Quoted passage →
CORRESP 1 filename1.htm corresp
 

     
 
  Direct Dial: 904-301-4346
 
  Direct Fax: 904-301-4201
 
  E-Mail: mregan@joe.com
May 7, 2007
VIA FACSIMILE AND EDGAR
Securities and Exchange Commission
Division of Corporation Finance
450 Fifth Street, N.W.
Washington, DC 20549
Fax: 202-772-9209
Attention:    Kevin Woody and Amanda Jaffe
     
Re:
  The St. Joe Company
 
  Form 10-K for Fiscal Year Ended December 31, 2006
 
  Filed February 28, 2007
 
  SEC File No. 1-10466
Dear Mr. Woody:
This letter responds to comments by the staff of the Securities and Exchange Commission (the “Commission”) contained in the letter (the “Comment Letter”) dated April 25, 2007, from you to Peter S. Rummell, the Chairman and Chief Executive Officer of The St. Joe Company (the “Company”). For ease of reference, we have reproduced below the full text of the staff’s comment, which is followed by the Company’s response.

What to do → Who does the correspondence name as Chairman and Chief Executive Officer of The St. Joe Company? The rows that follow have no connection to the correspondence.

Dataset entries →
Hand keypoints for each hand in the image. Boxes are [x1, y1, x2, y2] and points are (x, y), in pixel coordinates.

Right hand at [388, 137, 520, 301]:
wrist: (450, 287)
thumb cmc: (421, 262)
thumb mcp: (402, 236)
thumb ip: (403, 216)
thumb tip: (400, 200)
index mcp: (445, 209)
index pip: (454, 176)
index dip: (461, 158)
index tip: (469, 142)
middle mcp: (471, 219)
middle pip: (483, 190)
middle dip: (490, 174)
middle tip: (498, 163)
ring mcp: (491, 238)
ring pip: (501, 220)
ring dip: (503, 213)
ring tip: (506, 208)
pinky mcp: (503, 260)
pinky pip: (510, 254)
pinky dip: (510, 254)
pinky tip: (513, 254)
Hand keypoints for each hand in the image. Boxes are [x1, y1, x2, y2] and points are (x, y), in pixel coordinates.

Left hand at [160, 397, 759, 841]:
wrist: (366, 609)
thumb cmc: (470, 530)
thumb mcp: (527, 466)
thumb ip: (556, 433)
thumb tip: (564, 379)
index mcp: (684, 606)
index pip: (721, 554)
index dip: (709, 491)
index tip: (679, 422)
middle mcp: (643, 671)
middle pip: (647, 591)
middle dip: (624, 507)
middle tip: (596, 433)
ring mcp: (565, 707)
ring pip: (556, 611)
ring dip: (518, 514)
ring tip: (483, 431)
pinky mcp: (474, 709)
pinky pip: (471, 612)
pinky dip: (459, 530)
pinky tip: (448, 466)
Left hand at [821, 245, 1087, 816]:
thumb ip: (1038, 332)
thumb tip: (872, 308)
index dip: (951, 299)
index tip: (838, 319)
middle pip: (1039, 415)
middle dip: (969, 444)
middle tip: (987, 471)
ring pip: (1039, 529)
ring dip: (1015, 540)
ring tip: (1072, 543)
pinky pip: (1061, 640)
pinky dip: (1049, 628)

Written response → Peter S. Rummell